Un groupe du commando était responsable du contrôle de l’extérieur de la villa d’Abou Jihad. Cette équipe a tiré sur  le chauffeur, le tuant sur le coup. L’autre groupe a brisé la porte d’entrée de la villa et a tué un gardien tunisien à l’aide d’un silencieux. Abou Jihad était en haut de l’escalier, un pistolet à la main. Quatre membres du commando ont ouvert le feu sur lui. 70 impacts de balle ont été trouvés sur son corps.  Sa main droite, qui tenait le pistolet a été pulvérisée. L’assassinat a eu lieu devant les yeux de son épouse.

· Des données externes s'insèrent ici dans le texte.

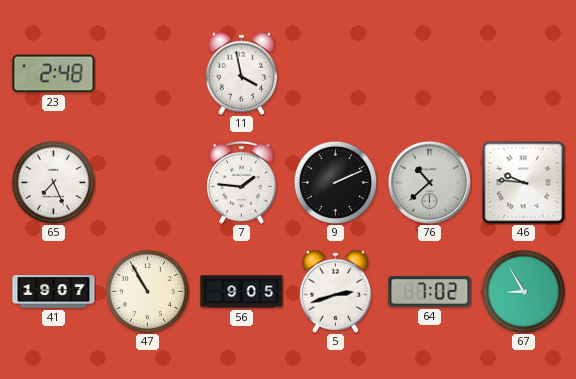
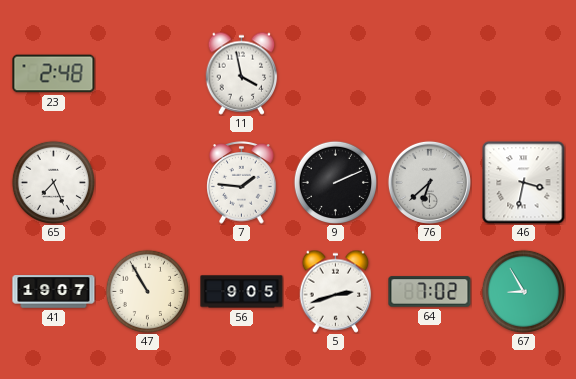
76: 10:38 -> 6:38
46: 9:46 -> 3:32
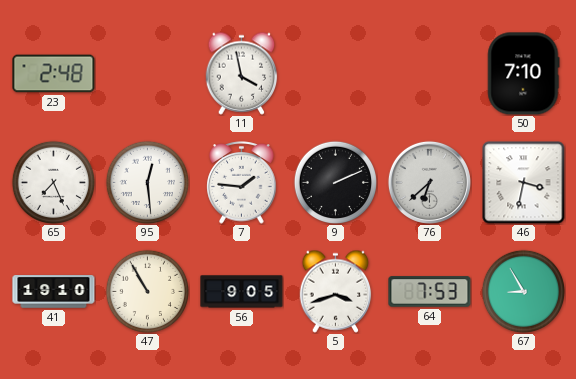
50: none -> 7:10
95: none -> 12:29
41: 19:07 -> 19:10
5: 2:42 -> 3:42
64: 7:02 -> 7:53
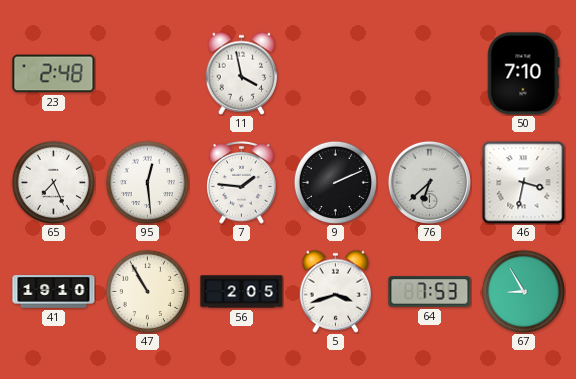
56: 9:05 -> 2:05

Deux de leurs cinq enfants étaient dans la villa : Nidal, 2 ans, et Hanan, 14 ans. 

Le soir de l’assassinat, Avi Pazner, le porte-parole du Premier ministre Itzhak Shamir, a  nié la responsabilité d’Israël. Bien entendu,  il savait que Shamir et Rabin avaient ordonné le coup».

24 ans plus tard, la revendication

Ce n’est qu’en 2012, soit 24 ans après l’opération, qu’Israël reconnaît officiellement sa responsabilité dans un article publié par le quotidien Yediot Aharonot sur la base du témoignage de Nahoum Lev, l’officier qui l’a conduite sur le terrain. Le journal indique avoir été autorisé à publier les détails de cette opération à la suite de six mois de négociations avec la censure militaire.

Dans une interview réalisée avant sa mort dans un accident de moto en 2000, publiée pour la première fois, Nahoum Lev a raconté que le commando composé de 26 personnes  a débarqué secrètement sur la plage. Un premier groupe, dirigé par Lev lui-même, s’est approché en voiture à 500 mètres de la résidence d’Abou Jihad. Accompagné d’un soldat déguisé en femme, afin de passer pour un couple en balade nocturne, Lev tenait une boîte de chocolat dans laquelle était dissimulé un pistolet muni d’un silencieux. Il a d’abord abattu un garde ensommeillé dans une voiture, puis un second groupe, au signal prévu, s’est engouffré dans la villa après en avoir forcé la porte. Masqué, le commando a tué un second garde qui venait de se réveiller et n’a pas eu le temps de dégainer son arme. Un jardinier, qui dormait dans la cave de la villa, est aussi tué. Un des assaillants  monte les escaliers jusqu’à la chambre à coucher d’Abou Jihad «et a tiré le premier sur lui». «Apparemment, il (Abou Jihad) avait un pistolet. J’ai tiré sur lui une longue rafale, en faisant attention de ne pas blesser son épouse qui était apparue, et il est mort. D’autres membres du commando ont également tiré pour s’assurer qu’il était mort», ajoute Nahoum Lev.

Cette version des faits est contestée par les Palestiniens. Abou Tayeb, Mahmoud Natour, chef à l’époque de la «Force 17», le groupe d’élite chargé de la sécurité de Yasser Arafat, pense qu’Israël avait donné cette version spectaculaire pour des raisons de propagande en estimant que les agents infiltrés à Tunis suffisaient pour accomplir le forfait sans besoin de la logistique de la marine et de l’armée de l’air. Les véhicules de location abandonnés près de la plage étaient destinés à la diversion et pour accréditer la version, estime-t-il.